▶ Text block:
The text data processing apparatus provided in the fourth aspect of embodiments of this application may further perform steps performed by the execution device in the possible implementations of the first aspect. For specific implementation steps in the fourth aspect of embodiments of this application or the possible implementations of the fourth aspect, and beneficial effects brought by each possible implementation thereof, refer to descriptions in the possible implementations of the first aspect. Details are not described herein again.
According to a fifth aspect, an embodiment of this application provides a neural-network training apparatus, which may be applied to the text data processing field in the artificial intelligence field. The neural-network training apparatus may include: a processing module, configured to process a to-be-processed text by using a target model to obtain a prediction result, where the to-be-processed text includes one or more characters, the prediction result indicates to split the to-be-processed text into a plurality of first character sets, each first character set includes at least one character, the prediction result further includes a plurality of first labels, one first label indicates semantics of one target character set, and the plurality of first labels are used to determine a predicted intention of the to-be-processed text; and a training module, configured to train the target model according to a target loss function to obtain a trained target model. The target loss function indicates a similarity between the prediction result and an expected result corresponding to the to-be-processed text, the expected result corresponding to the to-be-processed text indicates to split the to-be-processed text into a plurality of second character sets, each second character set includes at least one character, the expected result corresponding to the to-be-processed text further includes a plurality of expected labels, one expected label indicates semantics of one second character set, and the plurality of expected labels are used to determine a correct intention of the to-be-processed text.

▶ Stored data:
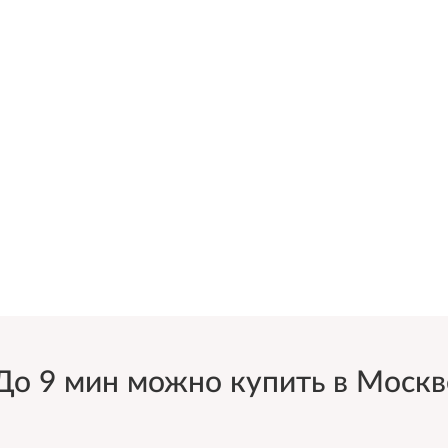
 9 мин можно купить в Москве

▶ Exercise tasks:
**1.** Decide whether each statement agrees with the patent excerpt, answering yes or no and quoting the deciding words: (a) the training module trains the target model according to a target loss function; (b) each first character set includes at least two characters; (c) the expected labels are used to determine the predicted intention of the to-be-processed text.
**2.** Carry on the patent excerpt from its last sentence.
The material that comes after the patent excerpt is separate from it.

▶ Answers provided:
**1.**
(a) Yes: "a training module, configured to train the target model according to a target loss function to obtain a trained target model"
(b) No: "each first character set includes at least one character"
(c) No: "the plurality of expected labels are used to determine a correct intention of the to-be-processed text"

**2.**
The neural-network training apparatus provided in the fifth aspect of embodiments of this application may further perform steps performed by the training device in the possible implementations of the second aspect. For specific implementation steps in the fifth aspect of embodiments of this application and the possible implementations of the fifth aspect, and beneficial effects brought by each possible implementation, refer to descriptions in the possible implementations of the second aspect. Details are not described herein again.
According to a sixth aspect, an embodiment of this application provides a text data processing apparatus, which may be used in the text data processing field in the artificial intelligence field. The text data processing apparatus may include: an obtaining module, configured to obtain a target data subset, where the target data subset includes a first subset and a second subset, the first subset includes a first character string and a first expected label corresponding to the first character string, and the second subset includes a second character string and a second expected label corresponding to the second character string; and a processing module, configured to determine, based on the target data subset, a second data set corresponding to a target model, where the target model is used to perform semantic understanding on an input to-be-processed text, the second data set includes a plurality of target data subsets, and the second data set is used in a training phase of the target model and/or an inference phase of the target model. The target data subset indicates an expected result corresponding to the to-be-processed text, the expected result indicates to split the to-be-processed text into at least two groups of character strings, the at least two groups of character strings include the first character string and the second character string, and the correct result further includes the first expected label corresponding to the first character string and the second expected label corresponding to the second character string.
The text data processing apparatus provided in the sixth aspect of embodiments of this application may further perform steps performed by the execution device in the possible implementations of the third aspect. For specific implementation steps in the sixth aspect of embodiments of this application or the possible implementations of the sixth aspect, and beneficial effects brought by each possible implementation thereof, refer to descriptions in the possible implementations of the third aspect. Details are not described herein again.
According to a seventh aspect, an embodiment of this application provides a computer program product. When the computer program runs on a computer, the computer is enabled to perform the text data processing method according to the first aspect or the third aspect, or the computer is enabled to perform the neural-network training method according to the second aspect.
According to an eighth aspect, an embodiment of this application provides a computer-readable storage medium. The computer-readable storage medium stores a computer program. When the program runs on a computer, the computer is enabled to perform the text data processing method according to the first aspect or the third aspect, or the computer is enabled to perform the neural-network training method according to the second aspect.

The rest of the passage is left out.